To examine the performance of TSPmap with experimentally generated marker data, we created maps using previously published marker data from RIL populations of Arabidopsis thaliana [26] and rice [27]. Although the true solution cannot be known for such experimental datasets, we observe that the TSPmap linkage map solution generally matched that of JoinMap (Additional file 4: Figure S2). Given the results of our analyses with simulated datasets, those differences between the TSPmap and JoinMap solutions that are observed (ie. Additional file 4: Figure S2d) may reflect TSPmap’s greater accuracy when creating maps from larger datasets containing higher levels of missing and erroneous data, as is often encountered in experimental data.

Conclusions

Genotyping by sequencing is now the preferred method to genotype mapping populations. However, tools to process and order these error prone and incomplete datasets remain undeveloped. Here we confirm that current widely used genetic mapping software does not produce sufficiently accurate genetic maps from datasets of the size generated by NGS. We offer a solution through an implementation of the Travelling Salesperson Problem for generation of genetic maps, TSPmap, which produces low-error maps even with large datasets and high rates of missing and erroneous marker calls. When compared to other benchmark methods of linkage mapping, JoinMap and MSTmap, TSPmap was faster (Table 2) and far more accurate (Table 1, Fig. 5). Additionally, TSPmap proved robust for analysis of large marker datasets, performing well even with 10,000 markers (Table 2). We acknowledge that the performance of JoinMap to generate linkage maps in the simulations we present here may be improved by fine-tuning its algorithm parameters; however, JoinMap’s long run-times are prohibitive to such exploratory analyses. We also find that TSPmap can create accurate linkage maps from simulated marker datasets representing F2, backcross, and 4-way mapping populations (Additional file 3: Figure S1), and with experimental marker data (Additional file 4: Figure S2).

Discussion

In addition to handling large marker datasets efficiently and effectively, TSPmap is open source software, increasing its accessibility and flexibility. As a package written in the statistical language R, it is freely available online and users can tailor it to their specific needs. Included with the package is a vignette that will guide users through the functions and workflow of TSPmap.

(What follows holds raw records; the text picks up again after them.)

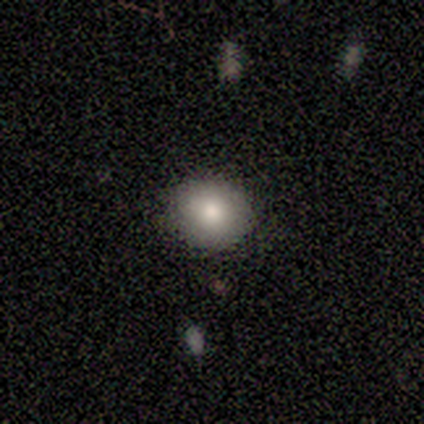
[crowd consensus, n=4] Smooth or featured? 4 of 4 (100%) said smooth. How rounded? 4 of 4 (100%) said round. Merging? 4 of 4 (100%) said none.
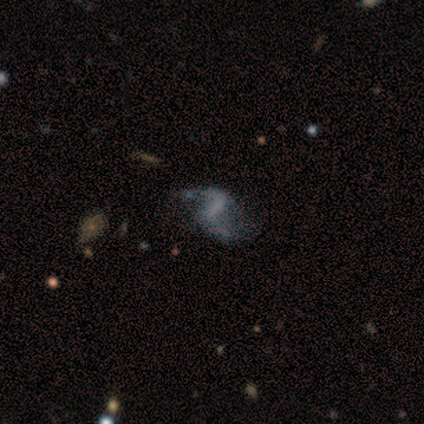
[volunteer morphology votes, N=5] Q: Smooth or featured?
A: featured or disk (80%); runner-up: star or artifact (20%)
Q: Edge-on disk?
A: no (100%)
Q: Bar?
A: strong (75%); runner-up: no (25%)
Q: Spiral arms?
A: yes (75%); runner-up: no (25%)
Q: Spiral winding?
A: loose (100%)
Q: Spiral arm count?
A: 2 (100%)
Q: Bulge size?
A: none (100%)
Q: Merging?
A: minor disturbance (50%); runner-up: none (25%)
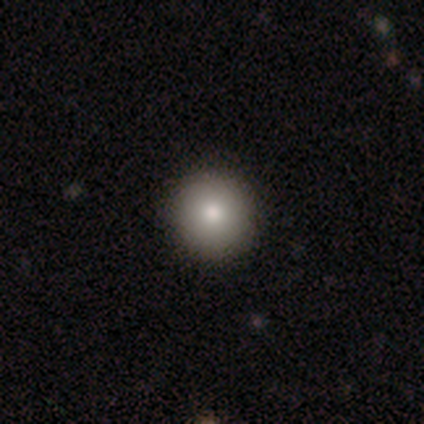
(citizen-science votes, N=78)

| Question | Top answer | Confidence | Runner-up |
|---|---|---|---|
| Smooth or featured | smooth | 86% | featured or disk (12%) |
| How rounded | round | 96% | in between (4%) |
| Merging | none | 50% | minor disturbance (1%) |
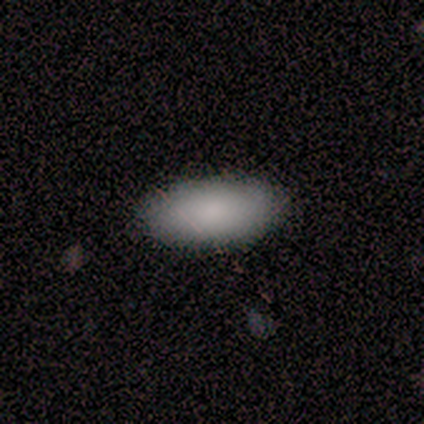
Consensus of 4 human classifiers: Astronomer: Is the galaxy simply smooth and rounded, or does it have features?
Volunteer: smooth — 75%.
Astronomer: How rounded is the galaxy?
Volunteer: in between — 100%.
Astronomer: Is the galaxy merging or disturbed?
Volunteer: none — 100%.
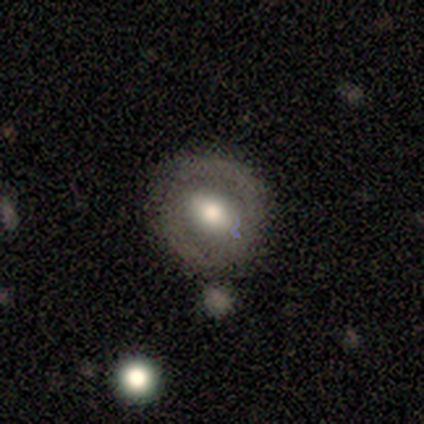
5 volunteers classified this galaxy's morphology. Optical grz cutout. It shows a featured or disk galaxy (60%) with a weak bar (67%), 2 (100%) tight (50%, tied with medium) spiral arms (67%) and a moderate central bulge (67%). Merging: none (100%).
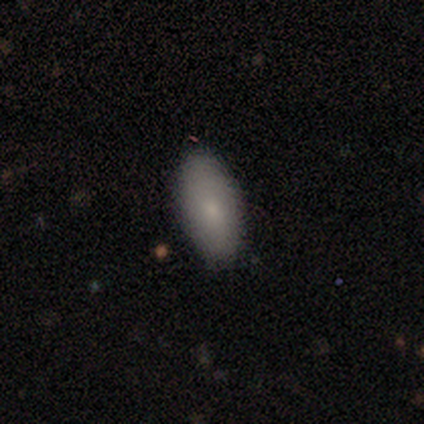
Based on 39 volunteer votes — smooth-or-featured: smooth: 87% | featured or disk: 13% | star or artifact: 0%
  how-rounded: in between: 94% | cigar-shaped: 6% | round: 0%
  merging: none: 90% | minor disturbance: 8% | major disturbance: 3% | merger: 0%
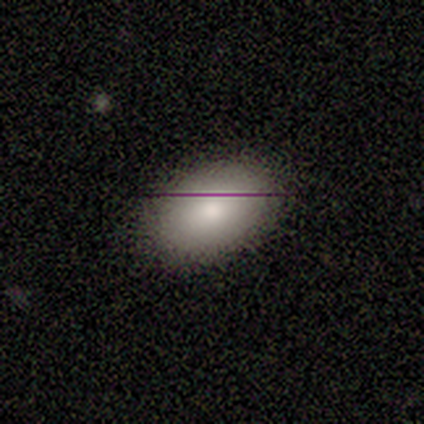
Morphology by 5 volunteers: smooth-or-featured: smooth: 100% | featured or disk: 0% | star or artifact: 0%
  how-rounded: in between: 100% | round: 0% | cigar-shaped: 0%
  merging: none: 100% | minor disturbance: 0% | major disturbance: 0% | merger: 0%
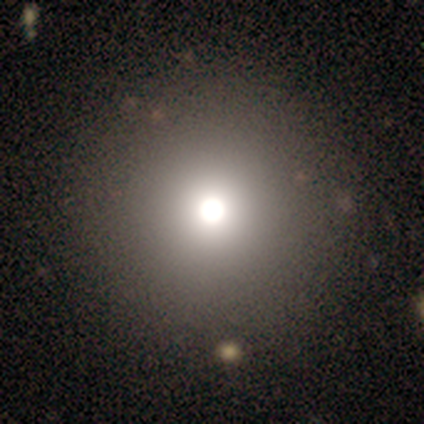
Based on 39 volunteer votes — This appears to be a smooth galaxy with no disk features (79%) that is round (100%). Merging: none (69%).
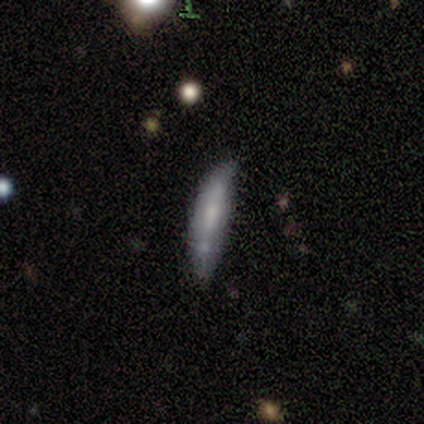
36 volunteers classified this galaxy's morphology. A smooth galaxy with no disk features (50%) that is cigar-shaped (78%).

Vote fractions:
- Smooth or featured? smooth: 50% / featured or disk: 44% / star or artifact: 6%
- How rounded? cigar-shaped: 78% / in between: 22% / round: 0%
- Merging? none: 56% / minor disturbance: 29% / merger: 9% / major disturbance: 6%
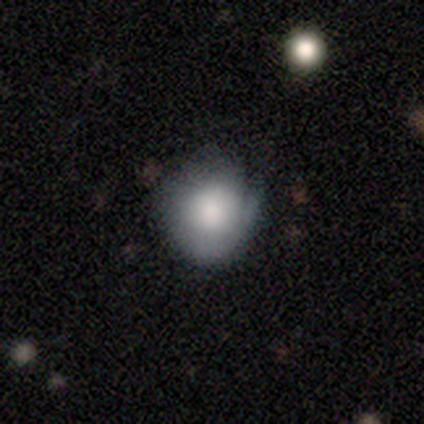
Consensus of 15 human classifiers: A smooth galaxy with no disk features (67%) that is round (80%).

Vote fractions:
- Smooth or featured? smooth: 67% / featured or disk: 27% / star or artifact: 7%
- How rounded? round: 80% / in between: 20% / cigar-shaped: 0%
- Merging? none: 57% / minor disturbance: 43% / major disturbance: 0% / merger: 0%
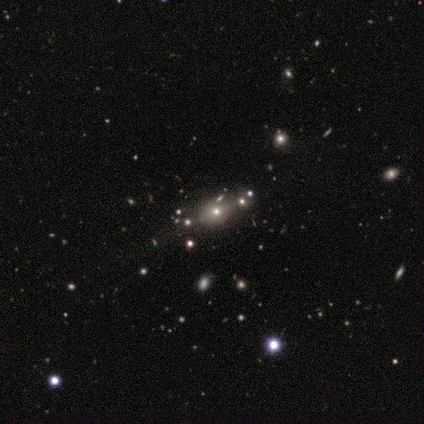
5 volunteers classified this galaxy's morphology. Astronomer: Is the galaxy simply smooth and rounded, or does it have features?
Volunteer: smooth — 60% (runner-up: star or artifact, 40%).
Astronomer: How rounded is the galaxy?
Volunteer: round — 67%.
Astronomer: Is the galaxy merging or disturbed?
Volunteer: none — 67%.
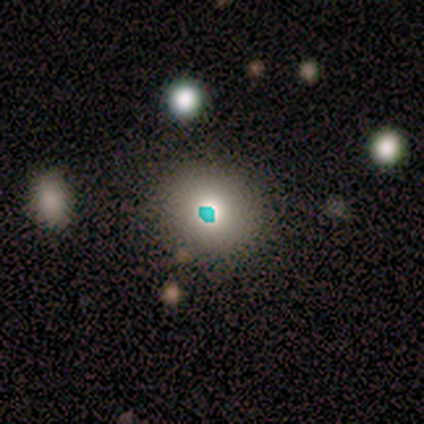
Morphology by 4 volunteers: Smooth or featured?
  - smooth: 50% *
  - featured or disk: 25%
  - star or artifact: 25%
How rounded?
  - round: 100% *
  - in between: 0%
  - cigar-shaped: 0%
Merging?
  - none: 67% *
  - major disturbance: 33%
  - minor disturbance: 0%
  - merger: 0%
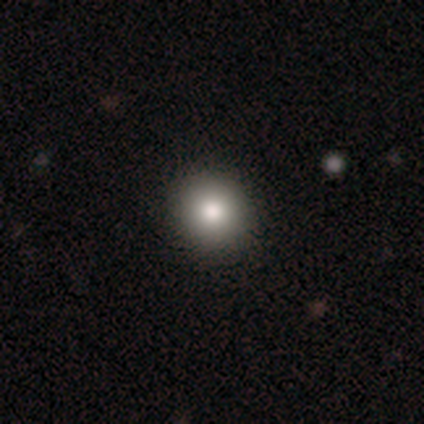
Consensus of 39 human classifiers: Morphology: type=smooth (90%); roundness=round (94%); merging=none (92%).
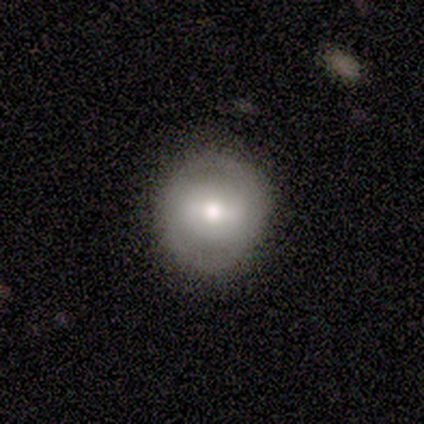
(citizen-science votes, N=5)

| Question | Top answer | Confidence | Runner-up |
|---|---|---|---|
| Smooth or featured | featured or disk | 60% | smooth (40%) |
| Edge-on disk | no | 100% | — |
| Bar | weak | 67% | strong (33%) |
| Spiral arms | yes | 100% | — |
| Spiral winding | tight | 67% | loose (33%) |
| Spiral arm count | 2 | 100% | — |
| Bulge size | moderate | 100% | — |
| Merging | none | 100% | — |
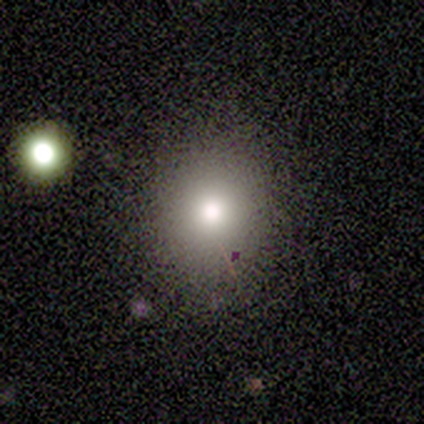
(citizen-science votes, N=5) Smooth or featured: smooth — 60% (featured or disk — 40%)
How rounded: round — 67% (in between — 33%)
Merging: none — 100%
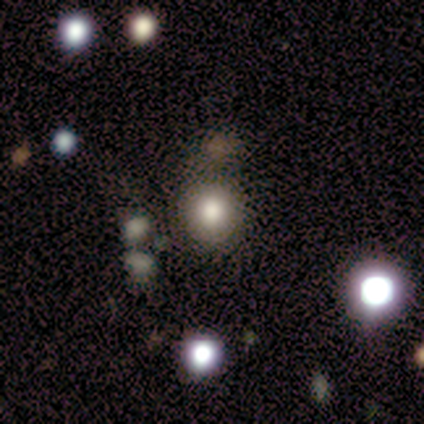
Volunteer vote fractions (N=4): smooth_or_featured: star or artifact (p=0.50) [alt: smooth p=0.25]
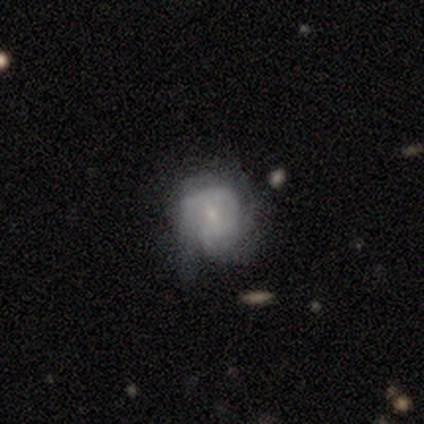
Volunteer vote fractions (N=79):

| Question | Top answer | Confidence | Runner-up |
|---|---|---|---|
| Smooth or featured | featured or disk | 66% | smooth (29%) |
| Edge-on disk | no | 96% | yes (4%) |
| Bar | no | 72% | weak (26%) |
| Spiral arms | yes | 56% | no (44%) |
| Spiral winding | tight | 57% | medium (43%) |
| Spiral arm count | can't tell | 54% | 3 (21%) |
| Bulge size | small | 72% | moderate (16%) |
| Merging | minor disturbance | 29% | none (15%) |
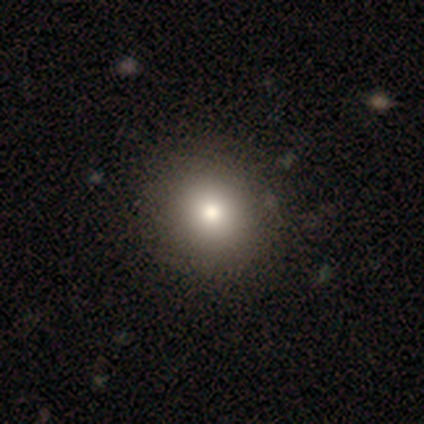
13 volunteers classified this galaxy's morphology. This is likely a smooth galaxy (69%). How rounded: clearly round (89%). Merging: clearly none (90%).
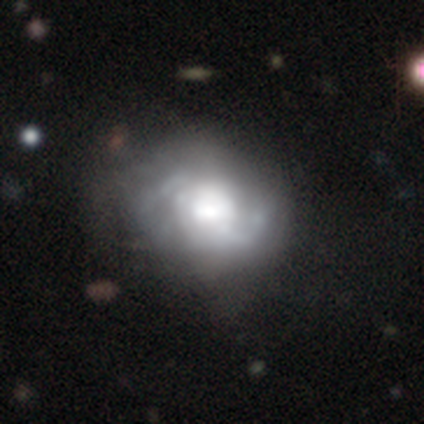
Overall: featured or disk (71%). Edge-on disk: no (97%). Bar: no (53%; weak 36%). Spiral arms: yes (97%). Spiral arm count: 2 (57%; can't tell 34%). Spiral winding: medium (46%; tight 31%). Bulge size: large (53%; dominant 25%). Merging: none (51%; minor disturbance 28%).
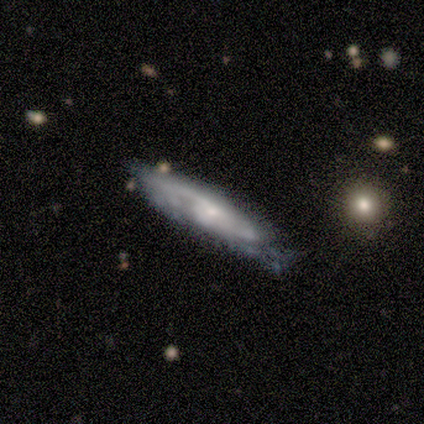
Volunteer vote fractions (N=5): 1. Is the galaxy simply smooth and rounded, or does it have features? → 60% featured or disk, 40% smooth, 0% star or artifact.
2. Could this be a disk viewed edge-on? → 67% no, 33% yes.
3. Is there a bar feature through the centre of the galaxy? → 50% strong (tied), 50% weak (tied), 0% no.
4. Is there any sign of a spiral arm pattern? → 100% yes, 0% no.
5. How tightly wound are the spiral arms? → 50% tight (tied), 50% medium (tied), 0% loose.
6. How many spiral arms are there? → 50% 2 (tied), 50% 3 (tied), 0% 1, 0% 4, 0% more than 4, 0% can't tell.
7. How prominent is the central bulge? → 50% moderate (tied), 50% small (tied), 0% dominant, 0% large, 0% none.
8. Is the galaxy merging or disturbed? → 40% none (tied), 40% major disturbance (tied), 20% minor disturbance, 0% merger.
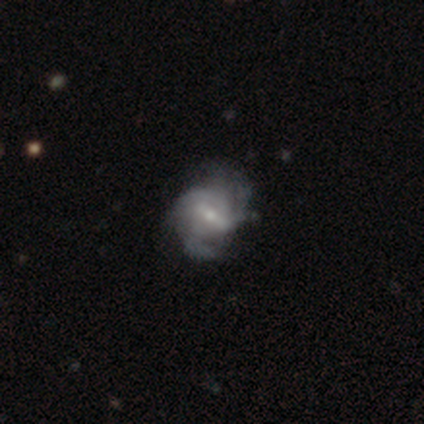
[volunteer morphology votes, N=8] smooth_or_featured: featured or disk (p=0.88) [alt: smooth p=0.12]
disk_edge_on: no (p=1.00)
bar: weak (p=0.57) [alt: strong p=0.29]
has_spiral_arms: yes (p=0.86) [alt: no p=0.14]
spiral_winding: medium (p=0.83) [alt: tight p=0.17]
spiral_arm_count: can't tell (p=0.50) [alt: 3 p=0.33]
bulge_size: small (p=0.57) [alt: moderate p=0.29]
merging: none (p=0.62) [alt: minor disturbance p=0.38]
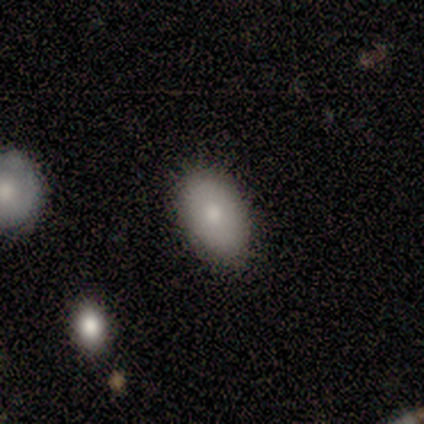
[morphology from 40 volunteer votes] smooth-or-featured: smooth: 82% | featured or disk: 12% | star or artifact: 5%
  how-rounded: in between: 100% | round: 0% | cigar-shaped: 0%
  merging: none: 87% | minor disturbance: 11% | merger: 3% | major disturbance: 0%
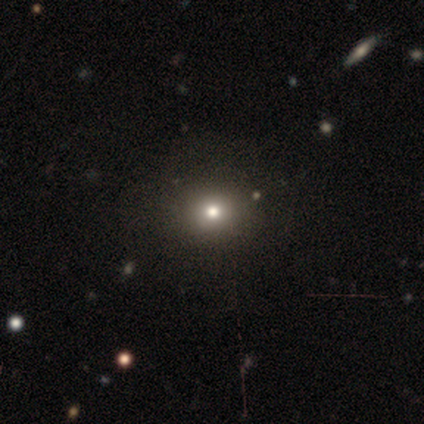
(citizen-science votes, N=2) smooth 50% (tied), star or artifact 50% (tied), featured or disk 0%. Down the decision tree: how rounded — round (100%); merging — none (100%).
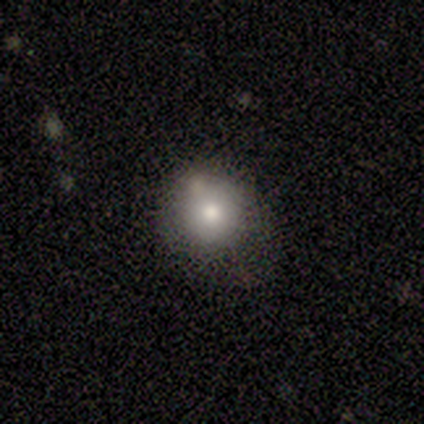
Smooth or featured? 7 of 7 (100%) said smooth. How rounded? 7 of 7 (100%) said round. Merging? 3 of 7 (43%) said none.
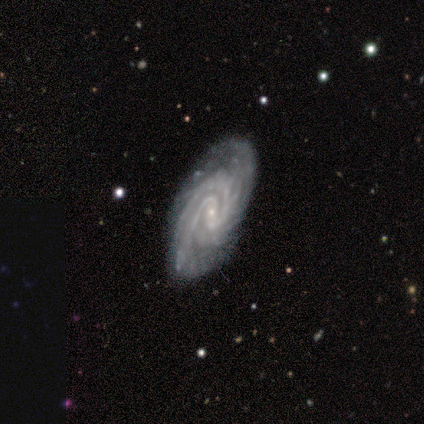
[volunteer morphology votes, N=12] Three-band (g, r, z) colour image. It shows a featured or disk galaxy (92%) with a weak bar (45%), 2 (55%) tight (100%) spiral arms (100%) and a small central bulge (82%). Merging: none (73%).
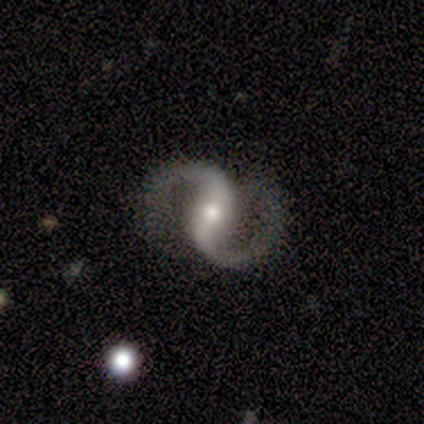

TSPmap requires that users indicate the number of expected linkage groups, so it is valuable to know the chromosome count of the species being studied. It would be possible to carefully explore a set of possible k values and choose the best fit to the data, in the case that an approximate chromosome number is unknown, but TSPmap is highly biased toward the prior, the user-specified number of linkage groups. While we expect that chromosome number will be known for most species in which linkage maps would be created, we note that TSPmap may calculate an erroneous number of linkage groups if used with a species of unknown chromosome count.

Since TSPmap operates on a recombination fraction matrix, our approach is potentially extendable to any mapping population in which recombination fractions can be calculated, including inbred and outbred breeding designs that are genotyped by either codominant or dominant markers. However, since our simulations have been conducted in R/qtl we limit our inference here to inbred-parent breeding designs supported by that environment, including: recombinant inbred, F 2 , backcross, and intercrossed 4-way phase known populations.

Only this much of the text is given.